- Source document:
The goal of this homework assignment is to allow you to practice using
dynamic memory in C. The first activity involves building a
singly-linked list library, while the second activity requires you to use
this library to build and benchmark a lsort utility similar to sort.
For this assignment, record your source code and any responses to the
following activities in the homework07 folder of your assignments
GitLab repository and push your work by 11:59 PM Friday, March 31, 2017.
As discussed in class, arrays in C are fast for random access, but have of the limitation of being fixed sized. When we need a data structure that can grow organically at run-time, we can turn to the singly-linked list.
For this first activity, you are to create singly-linked list library,
liblist.a, which contains functions for creating a list, deleting a list,
adding elements to a list, dumping a list, converting a list to an array,
sorting a list, and reversing a list.
As explained in your data structures class, a singly-linked list is a data structure which consists of linked nodes. That is, it is a sequence container of node structures where each node consists of a value and a reference to the next node in the sequence as shown below:
For our library, we will be using a singly-linked list with a tail pointer and a stored size:
As with a normal singly-linked list, we will have a series of individual node structures which consist of a value and a reference to the next node.
In the diagram above, we have three individual node structures
holding the values 5, 7, and 4. The 5 node has a reference to
the 7 node, while the 7 node has a reference to the 4 node.
Because there is nothing after the 4 node, the 4 node's next node
reference is simply the NULL pointer.

- Request: Reproduce the full linked-list homework assignment text above, word for word.

- Data:
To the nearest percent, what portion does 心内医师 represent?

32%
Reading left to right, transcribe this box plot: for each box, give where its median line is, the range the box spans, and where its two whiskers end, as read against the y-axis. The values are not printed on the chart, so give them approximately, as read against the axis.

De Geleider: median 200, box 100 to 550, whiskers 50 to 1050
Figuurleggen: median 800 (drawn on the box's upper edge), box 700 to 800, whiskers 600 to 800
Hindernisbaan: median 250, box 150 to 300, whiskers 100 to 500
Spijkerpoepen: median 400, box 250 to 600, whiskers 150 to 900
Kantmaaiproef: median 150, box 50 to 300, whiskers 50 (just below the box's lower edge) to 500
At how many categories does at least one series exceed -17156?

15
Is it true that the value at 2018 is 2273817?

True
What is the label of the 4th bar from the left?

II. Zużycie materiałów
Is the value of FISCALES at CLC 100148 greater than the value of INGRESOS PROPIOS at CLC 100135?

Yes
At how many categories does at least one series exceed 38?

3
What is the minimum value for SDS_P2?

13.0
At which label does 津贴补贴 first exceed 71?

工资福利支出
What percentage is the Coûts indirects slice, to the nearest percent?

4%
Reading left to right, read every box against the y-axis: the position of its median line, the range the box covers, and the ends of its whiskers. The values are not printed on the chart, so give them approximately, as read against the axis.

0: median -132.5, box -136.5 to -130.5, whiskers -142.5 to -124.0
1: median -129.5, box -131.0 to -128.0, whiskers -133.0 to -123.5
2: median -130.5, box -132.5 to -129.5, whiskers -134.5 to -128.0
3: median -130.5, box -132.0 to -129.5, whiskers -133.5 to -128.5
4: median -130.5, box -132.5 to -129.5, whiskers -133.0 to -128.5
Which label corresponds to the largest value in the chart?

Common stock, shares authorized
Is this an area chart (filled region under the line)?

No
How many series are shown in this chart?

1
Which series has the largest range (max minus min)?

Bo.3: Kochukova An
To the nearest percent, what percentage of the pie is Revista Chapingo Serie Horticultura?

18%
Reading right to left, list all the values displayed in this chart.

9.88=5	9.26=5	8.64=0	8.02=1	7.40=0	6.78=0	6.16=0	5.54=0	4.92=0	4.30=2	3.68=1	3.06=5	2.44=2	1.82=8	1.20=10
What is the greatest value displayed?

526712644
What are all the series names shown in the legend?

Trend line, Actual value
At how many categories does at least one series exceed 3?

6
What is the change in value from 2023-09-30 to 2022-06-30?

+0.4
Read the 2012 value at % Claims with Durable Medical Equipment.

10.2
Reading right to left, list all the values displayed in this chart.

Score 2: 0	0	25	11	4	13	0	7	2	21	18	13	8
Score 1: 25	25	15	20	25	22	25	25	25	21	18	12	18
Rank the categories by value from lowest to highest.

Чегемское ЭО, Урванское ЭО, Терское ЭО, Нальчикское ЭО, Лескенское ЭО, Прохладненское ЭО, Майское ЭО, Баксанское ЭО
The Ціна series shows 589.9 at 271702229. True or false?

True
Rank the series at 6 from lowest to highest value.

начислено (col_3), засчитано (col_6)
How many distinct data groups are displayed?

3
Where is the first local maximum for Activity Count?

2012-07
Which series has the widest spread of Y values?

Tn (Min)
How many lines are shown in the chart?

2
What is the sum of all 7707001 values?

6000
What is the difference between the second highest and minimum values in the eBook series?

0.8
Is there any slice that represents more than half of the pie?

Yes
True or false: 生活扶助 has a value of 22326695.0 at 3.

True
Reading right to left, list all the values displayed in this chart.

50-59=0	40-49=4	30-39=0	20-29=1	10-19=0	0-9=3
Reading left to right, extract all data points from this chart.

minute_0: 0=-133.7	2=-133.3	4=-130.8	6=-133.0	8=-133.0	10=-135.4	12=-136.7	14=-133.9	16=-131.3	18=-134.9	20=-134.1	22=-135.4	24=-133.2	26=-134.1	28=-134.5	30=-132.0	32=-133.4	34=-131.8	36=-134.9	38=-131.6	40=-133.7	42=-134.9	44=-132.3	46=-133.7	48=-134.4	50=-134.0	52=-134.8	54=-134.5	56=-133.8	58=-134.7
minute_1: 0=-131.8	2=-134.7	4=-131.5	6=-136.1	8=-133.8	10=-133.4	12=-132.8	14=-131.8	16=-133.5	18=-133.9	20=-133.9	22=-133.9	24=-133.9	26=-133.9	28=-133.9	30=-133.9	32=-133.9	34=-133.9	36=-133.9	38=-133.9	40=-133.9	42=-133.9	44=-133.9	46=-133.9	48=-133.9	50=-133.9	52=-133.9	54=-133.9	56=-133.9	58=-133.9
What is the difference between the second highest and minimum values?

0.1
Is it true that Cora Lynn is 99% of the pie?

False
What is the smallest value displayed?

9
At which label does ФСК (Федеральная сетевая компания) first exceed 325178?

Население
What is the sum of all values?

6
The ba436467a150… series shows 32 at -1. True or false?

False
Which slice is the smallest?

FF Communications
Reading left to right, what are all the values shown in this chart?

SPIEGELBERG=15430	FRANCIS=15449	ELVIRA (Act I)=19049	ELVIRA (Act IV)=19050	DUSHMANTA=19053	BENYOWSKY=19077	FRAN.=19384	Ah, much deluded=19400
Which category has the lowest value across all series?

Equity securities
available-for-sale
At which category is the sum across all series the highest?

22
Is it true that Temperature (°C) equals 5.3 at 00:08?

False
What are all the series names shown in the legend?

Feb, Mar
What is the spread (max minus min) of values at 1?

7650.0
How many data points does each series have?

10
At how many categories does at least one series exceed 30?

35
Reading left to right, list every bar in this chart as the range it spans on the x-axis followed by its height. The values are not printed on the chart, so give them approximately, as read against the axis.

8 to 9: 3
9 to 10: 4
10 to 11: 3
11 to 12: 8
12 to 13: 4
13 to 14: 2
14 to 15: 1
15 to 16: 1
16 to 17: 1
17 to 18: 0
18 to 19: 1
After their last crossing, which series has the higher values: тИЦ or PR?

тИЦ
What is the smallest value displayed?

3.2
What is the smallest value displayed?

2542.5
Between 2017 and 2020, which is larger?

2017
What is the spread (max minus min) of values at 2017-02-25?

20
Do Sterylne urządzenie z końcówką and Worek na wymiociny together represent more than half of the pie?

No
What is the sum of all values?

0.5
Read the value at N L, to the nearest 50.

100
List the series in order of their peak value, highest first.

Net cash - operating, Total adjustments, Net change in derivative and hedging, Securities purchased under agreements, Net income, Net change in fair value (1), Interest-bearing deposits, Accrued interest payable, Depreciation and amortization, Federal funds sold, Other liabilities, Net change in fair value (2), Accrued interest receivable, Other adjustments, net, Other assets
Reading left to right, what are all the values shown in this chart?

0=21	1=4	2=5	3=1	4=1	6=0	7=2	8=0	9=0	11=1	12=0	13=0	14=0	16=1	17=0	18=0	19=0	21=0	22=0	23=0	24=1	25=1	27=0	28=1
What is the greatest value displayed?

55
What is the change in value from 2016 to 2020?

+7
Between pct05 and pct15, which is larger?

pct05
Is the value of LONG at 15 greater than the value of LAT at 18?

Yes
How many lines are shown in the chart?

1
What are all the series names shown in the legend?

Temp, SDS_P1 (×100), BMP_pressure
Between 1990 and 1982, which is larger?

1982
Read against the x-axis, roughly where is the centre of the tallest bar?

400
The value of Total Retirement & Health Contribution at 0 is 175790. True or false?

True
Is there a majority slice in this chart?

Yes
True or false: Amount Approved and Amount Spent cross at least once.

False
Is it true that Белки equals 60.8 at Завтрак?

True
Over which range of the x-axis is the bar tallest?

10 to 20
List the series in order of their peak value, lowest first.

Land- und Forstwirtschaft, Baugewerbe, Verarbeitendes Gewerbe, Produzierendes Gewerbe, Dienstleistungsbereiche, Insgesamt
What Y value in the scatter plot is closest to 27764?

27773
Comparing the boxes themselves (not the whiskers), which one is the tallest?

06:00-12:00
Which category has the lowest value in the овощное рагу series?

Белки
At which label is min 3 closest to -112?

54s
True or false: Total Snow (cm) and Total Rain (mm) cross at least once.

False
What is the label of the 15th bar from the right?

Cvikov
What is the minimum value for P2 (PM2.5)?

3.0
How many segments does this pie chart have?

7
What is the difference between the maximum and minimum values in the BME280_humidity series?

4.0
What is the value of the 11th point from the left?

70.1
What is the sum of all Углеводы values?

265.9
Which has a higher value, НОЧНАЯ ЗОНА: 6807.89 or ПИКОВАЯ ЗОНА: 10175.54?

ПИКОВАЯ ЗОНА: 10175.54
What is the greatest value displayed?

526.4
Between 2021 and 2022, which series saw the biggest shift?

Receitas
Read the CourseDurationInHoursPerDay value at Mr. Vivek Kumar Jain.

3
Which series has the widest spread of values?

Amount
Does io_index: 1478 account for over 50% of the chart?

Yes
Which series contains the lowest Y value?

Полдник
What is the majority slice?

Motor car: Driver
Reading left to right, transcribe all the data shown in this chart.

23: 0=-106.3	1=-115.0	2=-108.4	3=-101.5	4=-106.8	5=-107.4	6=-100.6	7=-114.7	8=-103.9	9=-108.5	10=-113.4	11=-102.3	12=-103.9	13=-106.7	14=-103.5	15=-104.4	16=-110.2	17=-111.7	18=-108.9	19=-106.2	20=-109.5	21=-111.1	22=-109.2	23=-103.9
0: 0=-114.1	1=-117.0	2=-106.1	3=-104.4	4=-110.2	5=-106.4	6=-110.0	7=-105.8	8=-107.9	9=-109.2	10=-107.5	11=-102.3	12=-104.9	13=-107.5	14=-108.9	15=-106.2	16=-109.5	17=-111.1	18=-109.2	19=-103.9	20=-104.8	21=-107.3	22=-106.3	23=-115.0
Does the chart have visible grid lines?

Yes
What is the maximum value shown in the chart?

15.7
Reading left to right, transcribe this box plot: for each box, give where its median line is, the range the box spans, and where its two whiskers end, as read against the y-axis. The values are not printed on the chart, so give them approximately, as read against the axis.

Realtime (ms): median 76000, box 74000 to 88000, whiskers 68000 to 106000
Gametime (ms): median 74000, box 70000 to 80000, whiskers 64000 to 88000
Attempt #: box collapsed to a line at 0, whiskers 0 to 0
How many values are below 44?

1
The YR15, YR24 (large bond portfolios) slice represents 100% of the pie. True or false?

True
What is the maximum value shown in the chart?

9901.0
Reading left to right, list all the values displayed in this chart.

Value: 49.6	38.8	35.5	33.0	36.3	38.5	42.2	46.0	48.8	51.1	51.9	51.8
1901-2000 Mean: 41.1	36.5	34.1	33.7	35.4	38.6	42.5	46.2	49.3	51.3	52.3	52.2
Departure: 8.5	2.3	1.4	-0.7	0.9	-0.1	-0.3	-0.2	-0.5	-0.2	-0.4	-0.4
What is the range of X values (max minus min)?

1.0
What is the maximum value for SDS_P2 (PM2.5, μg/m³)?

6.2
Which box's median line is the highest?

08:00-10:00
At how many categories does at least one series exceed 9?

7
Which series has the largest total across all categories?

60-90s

- Task response:
The goal of this homework assignment is to allow you to practice using
dynamic memory in C. The first activity involves building a
singly-linked list library, while the second activity requires you to use
this library to build and benchmark a lsort utility similar to sort.
For this assignment, record your source code and any responses to the
following activities in the homework07 folder of your assignments
GitLab repository and push your work by 11:59 PM Friday, March 31, 2017.
As discussed in class, arrays in C are fast for random access, but have of the limitation of being fixed sized. When we need a data structure that can grow organically at run-time, we can turn to the singly-linked list.
For this first activity, you are to create singly-linked list library,
liblist.a, which contains functions for creating a list, deleting a list,
adding elements to a list, dumping a list, converting a list to an array,
sorting a list, and reversing a list.
As explained in your data structures class, a singly-linked list is a data structure which consists of linked nodes. That is, it is a sequence container of node structures where each node consists of a value and a reference to the next node in the sequence as shown below:
For our library, we will be using a singly-linked list with a tail pointer and a stored size:
As with a normal singly-linked list, we will have a series of individual node structures which consist of a value and a reference to the next node.
In the diagram above, we have three individual node structures
holding the values 5, 7, and 4. The 5 node has a reference to
the 7 node, while the 7 node has a reference to the 4 node.
Because there is nothing after the 4 node, the 4 node's next node
reference is simply the NULL pointer.